— Written task —
Return every line of the data exactly as it stands.

— Saved entries —
= = = = = = =

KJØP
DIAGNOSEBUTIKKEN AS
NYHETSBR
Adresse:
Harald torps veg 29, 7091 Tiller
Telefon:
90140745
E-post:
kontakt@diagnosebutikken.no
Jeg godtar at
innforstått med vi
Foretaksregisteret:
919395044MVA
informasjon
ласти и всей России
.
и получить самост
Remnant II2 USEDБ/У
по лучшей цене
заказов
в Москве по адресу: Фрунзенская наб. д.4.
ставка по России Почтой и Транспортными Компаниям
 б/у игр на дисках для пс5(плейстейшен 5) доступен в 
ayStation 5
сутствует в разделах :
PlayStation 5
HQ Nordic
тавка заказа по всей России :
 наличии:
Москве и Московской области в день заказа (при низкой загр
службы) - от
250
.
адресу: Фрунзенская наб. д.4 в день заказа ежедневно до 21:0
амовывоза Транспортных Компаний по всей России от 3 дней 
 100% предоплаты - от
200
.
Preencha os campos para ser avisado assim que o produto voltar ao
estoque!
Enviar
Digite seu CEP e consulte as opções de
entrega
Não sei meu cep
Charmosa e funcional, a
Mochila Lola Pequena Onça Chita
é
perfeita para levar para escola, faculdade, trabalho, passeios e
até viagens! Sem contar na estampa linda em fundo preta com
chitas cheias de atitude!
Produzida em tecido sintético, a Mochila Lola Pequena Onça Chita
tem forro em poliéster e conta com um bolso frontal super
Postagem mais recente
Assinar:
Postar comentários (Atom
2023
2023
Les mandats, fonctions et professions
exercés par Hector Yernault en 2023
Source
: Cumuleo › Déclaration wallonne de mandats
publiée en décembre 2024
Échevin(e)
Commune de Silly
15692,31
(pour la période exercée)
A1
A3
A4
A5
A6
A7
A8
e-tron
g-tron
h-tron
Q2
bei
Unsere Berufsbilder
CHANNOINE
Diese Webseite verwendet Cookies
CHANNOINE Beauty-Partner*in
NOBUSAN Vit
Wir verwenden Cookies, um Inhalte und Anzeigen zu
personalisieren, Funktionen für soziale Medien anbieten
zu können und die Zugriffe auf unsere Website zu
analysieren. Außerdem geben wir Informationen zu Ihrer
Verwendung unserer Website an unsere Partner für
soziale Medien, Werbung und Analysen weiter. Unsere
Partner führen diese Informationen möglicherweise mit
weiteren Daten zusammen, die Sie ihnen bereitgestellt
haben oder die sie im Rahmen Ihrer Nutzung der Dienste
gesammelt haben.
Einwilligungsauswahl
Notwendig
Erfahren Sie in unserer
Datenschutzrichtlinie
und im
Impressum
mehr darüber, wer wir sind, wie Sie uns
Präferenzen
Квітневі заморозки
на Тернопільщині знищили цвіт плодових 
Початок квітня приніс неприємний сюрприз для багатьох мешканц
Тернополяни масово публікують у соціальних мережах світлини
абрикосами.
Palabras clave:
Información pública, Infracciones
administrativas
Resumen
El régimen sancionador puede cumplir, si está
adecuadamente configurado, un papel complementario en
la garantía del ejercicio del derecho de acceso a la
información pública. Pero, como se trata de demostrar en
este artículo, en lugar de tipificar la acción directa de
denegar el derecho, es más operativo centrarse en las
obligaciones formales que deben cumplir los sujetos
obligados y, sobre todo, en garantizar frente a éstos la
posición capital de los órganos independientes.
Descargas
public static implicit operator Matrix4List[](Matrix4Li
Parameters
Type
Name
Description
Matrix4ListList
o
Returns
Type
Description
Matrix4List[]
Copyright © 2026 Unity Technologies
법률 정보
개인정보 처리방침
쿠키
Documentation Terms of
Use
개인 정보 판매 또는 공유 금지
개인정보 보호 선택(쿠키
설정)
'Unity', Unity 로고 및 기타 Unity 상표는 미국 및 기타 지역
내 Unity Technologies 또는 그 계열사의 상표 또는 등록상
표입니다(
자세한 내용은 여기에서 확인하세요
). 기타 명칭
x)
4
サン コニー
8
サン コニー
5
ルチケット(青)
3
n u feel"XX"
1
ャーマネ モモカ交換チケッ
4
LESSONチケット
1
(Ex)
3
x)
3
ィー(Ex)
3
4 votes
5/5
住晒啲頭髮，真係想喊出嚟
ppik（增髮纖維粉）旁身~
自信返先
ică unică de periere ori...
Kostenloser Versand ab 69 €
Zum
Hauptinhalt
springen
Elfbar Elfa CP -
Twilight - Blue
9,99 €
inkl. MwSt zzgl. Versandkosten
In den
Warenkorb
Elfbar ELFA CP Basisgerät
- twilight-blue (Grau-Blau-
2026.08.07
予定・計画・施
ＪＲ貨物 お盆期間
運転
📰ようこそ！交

= = = = = = =

— Exercise solution —
KJØP
DIAGNOSEBUTIKKEN AS
NYHETSBR
Adresse:
Harald torps veg 29, 7091 Tiller
Telefon:
90140745
E-post:
kontakt@diagnosebutikken.no
Jeg godtar at
innforstått med vi
Foretaksregisteret:
919395044MVA
informasjon
ласти и всей России
.
и получить самост
Remnant II2 USEDБ/У
по лучшей цене
заказов
в Москве по адресу: Фрунзенская наб. д.4.
ставка по России Почтой и Транспортными Компаниям
 б/у игр на дисках для пс5(плейстейшен 5) доступен в 
ayStation 5
сутствует в разделах :
PlayStation 5
HQ Nordic
тавка заказа по всей России :
 наличии:
Москве и Московской области в день заказа (при низкой загр
службы) - от
250
.
адресу: Фрунзенская наб. д.4 в день заказа ежедневно до 21:0
амовывоза Транспортных Компаний по всей России от 3 дней 
 100% предоплаты - от
200
.
Preencha os campos para ser avisado assim que o produto voltar ao
estoque!
Enviar
Digite seu CEP e consulte as opções de
entrega
Não sei meu cep
Charmosa e funcional, a
Mochila Lola Pequena Onça Chita
é
perfeita para levar para escola, faculdade, trabalho, passeios e
até viagens! Sem contar na estampa linda em fundo preta com
chitas cheias de atitude!
Produzida em tecido sintético, a Mochila Lola Pequena Onça Chita
tem forro em poliéster e conta com um bolso frontal super
Postagem mais recente
Assinar:
Postar comentários (Atom
2023
2023
Les mandats, fonctions et professions
exercés par Hector Yernault en 2023
Source
: Cumuleo › Déclaration wallonne de mandats
publiée en décembre 2024
Échevin(e)
Commune de Silly
15692,31
(pour la période exercée)
A1
A3
A4
A5
A6
A7
A8
e-tron
g-tron
h-tron
Q2
bei
Unsere Berufsbilder
CHANNOINE
Diese Webseite verwendet Cookies
CHANNOINE Beauty-Partner*in
NOBUSAN Vit
Wir verwenden Cookies, um Inhalte und Anzeigen zu
personalisieren, Funktionen für soziale Medien anbieten
zu können und die Zugriffe auf unsere Website zu
analysieren. Außerdem geben wir Informationen zu Ihrer
Verwendung unserer Website an unsere Partner für
soziale Medien, Werbung und Analysen weiter. Unsere
Partner führen diese Informationen möglicherweise mit
weiteren Daten zusammen, die Sie ihnen bereitgestellt
haben oder die sie im Rahmen Ihrer Nutzung der Dienste
gesammelt haben.
Einwilligungsauswahl
Notwendig
Erfahren Sie in unserer
Datenschutzrichtlinie
und im
Impressum
mehr darüber, wer wir sind, wie Sie uns
Präferenzen
Квітневі заморозки
на Тернопільщині знищили цвіт плодових 
Початок квітня приніс неприємний сюрприз для багатьох мешканц
Тернополяни масово публікують у соціальних мережах світлини
абрикосами.
Palabras clave:
Información pública, Infracciones
administrativas
Resumen
El régimen sancionador puede cumplir, si está
adecuadamente configurado, un papel complementario en
la garantía del ejercicio del derecho de acceso a la
información pública. Pero, como se trata de demostrar en
este artículo, en lugar de tipificar la acción directa de
denegar el derecho, es más operativo centrarse en las
obligaciones formales que deben cumplir los sujetos
obligados y, sobre todo, en garantizar frente a éstos la
posición capital de los órganos independientes.
Descargas
public static implicit operator Matrix4List[](Matrix4Li
Parameters
Type
Name
Description
Matrix4ListList
o
Returns
Type
Description
Matrix4List[]
Copyright © 2026 Unity Technologies
법률 정보
개인정보 처리방침
쿠키
Documentation Terms of
Use
개인 정보 판매 또는 공유 금지
개인정보 보호 선택(쿠키
설정)
'Unity', Unity 로고 및 기타 Unity 상표는 미국 및 기타 지역
내 Unity Technologies 또는 그 계열사의 상표 또는 등록상
표입니다(
자세한 내용은 여기에서 확인하세요
). 기타 명칭
x)
4
サン コニー
8
サン コニー
5
ルチケット(青)
3
n u feel"XX"
1
ャーマネ モモカ交換チケッ
4
LESSONチケット
1
(Ex)
3
x)
3
ィー(Ex)
3
4 votes
5/5
住晒啲頭髮，真係想喊出嚟
ppik（增髮纖維粉）旁身~
自信返先
ică unică de periere ori...
Kostenloser Versand ab 69 €
Zum
Hauptinhalt
springen
Elfbar Elfa CP -
Twilight - Blue
9,99 €
inkl. MwSt zzgl. Versandkosten
In den
Warenkorb
Elfbar ELFA CP Basisgerät
- twilight-blue (Grau-Blau-
2026.08.07
予定・計画・施
ＪＲ貨物 お盆期間
運転
📰ようこそ！交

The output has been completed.